- WORK TO COMPLETE
An exact copy of all the entries is needed, with no images in it.

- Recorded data
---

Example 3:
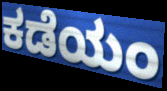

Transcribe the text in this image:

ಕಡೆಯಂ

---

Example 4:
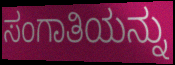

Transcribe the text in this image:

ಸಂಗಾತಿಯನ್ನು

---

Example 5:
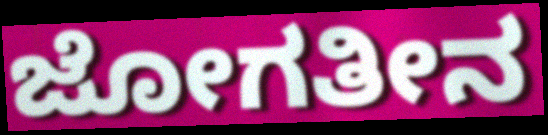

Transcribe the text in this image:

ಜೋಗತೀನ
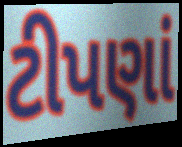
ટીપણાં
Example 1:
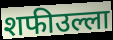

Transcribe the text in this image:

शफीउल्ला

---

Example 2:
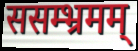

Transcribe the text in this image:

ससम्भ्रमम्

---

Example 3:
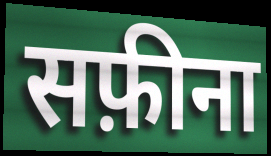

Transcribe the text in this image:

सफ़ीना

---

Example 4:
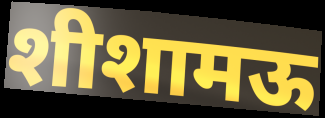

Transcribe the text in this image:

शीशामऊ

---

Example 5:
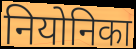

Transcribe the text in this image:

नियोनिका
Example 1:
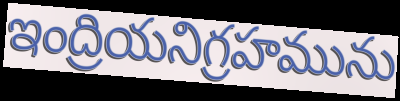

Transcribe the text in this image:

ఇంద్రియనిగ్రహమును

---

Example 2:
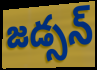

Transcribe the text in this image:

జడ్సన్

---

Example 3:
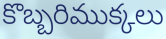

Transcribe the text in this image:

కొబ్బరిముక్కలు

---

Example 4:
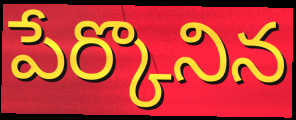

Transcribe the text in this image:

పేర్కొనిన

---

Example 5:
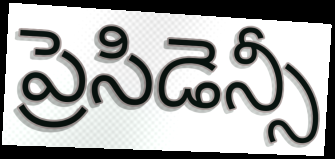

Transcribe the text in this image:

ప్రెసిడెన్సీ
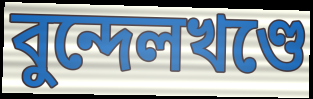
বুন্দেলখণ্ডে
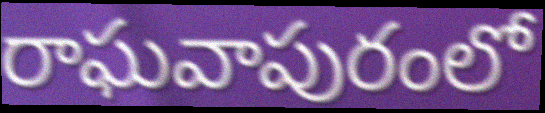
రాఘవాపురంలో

- RESPONSE BELOW
---

Example 3:

Transcribe the text in this image:

ಕಡೆಯಂ

---

Example 4:

Transcribe the text in this image:

ಸಂಗಾತಿಯನ್ನು

---

Example 5:

Transcribe the text in this image:

ಜೋಗತೀನ
ટીપણાં
Example 1:

Transcribe the text in this image:

शफीउल्ला

---

Example 2:

Transcribe the text in this image:

ससम्भ्रमम्

---

Example 3:

Transcribe the text in this image:

सफ़ीना

---

Example 4:

Transcribe the text in this image:

शीशामऊ

---

Example 5:

Transcribe the text in this image:

नियोनिका
Example 1:

Transcribe the text in this image:

ఇంద్రియనిగ్రహమును

---

Example 2:

Transcribe the text in this image:

జడ్సన్

---

Example 3:

Transcribe the text in this image:

కొబ్బరిముక్కలు

---

Example 4:

Transcribe the text in this image:

పేర్కొనిన

---

Example 5:

Transcribe the text in this image:

ప్రెసిడెన్సీ
বুন্দেলখণ্ডে
రాఘవాపురంలో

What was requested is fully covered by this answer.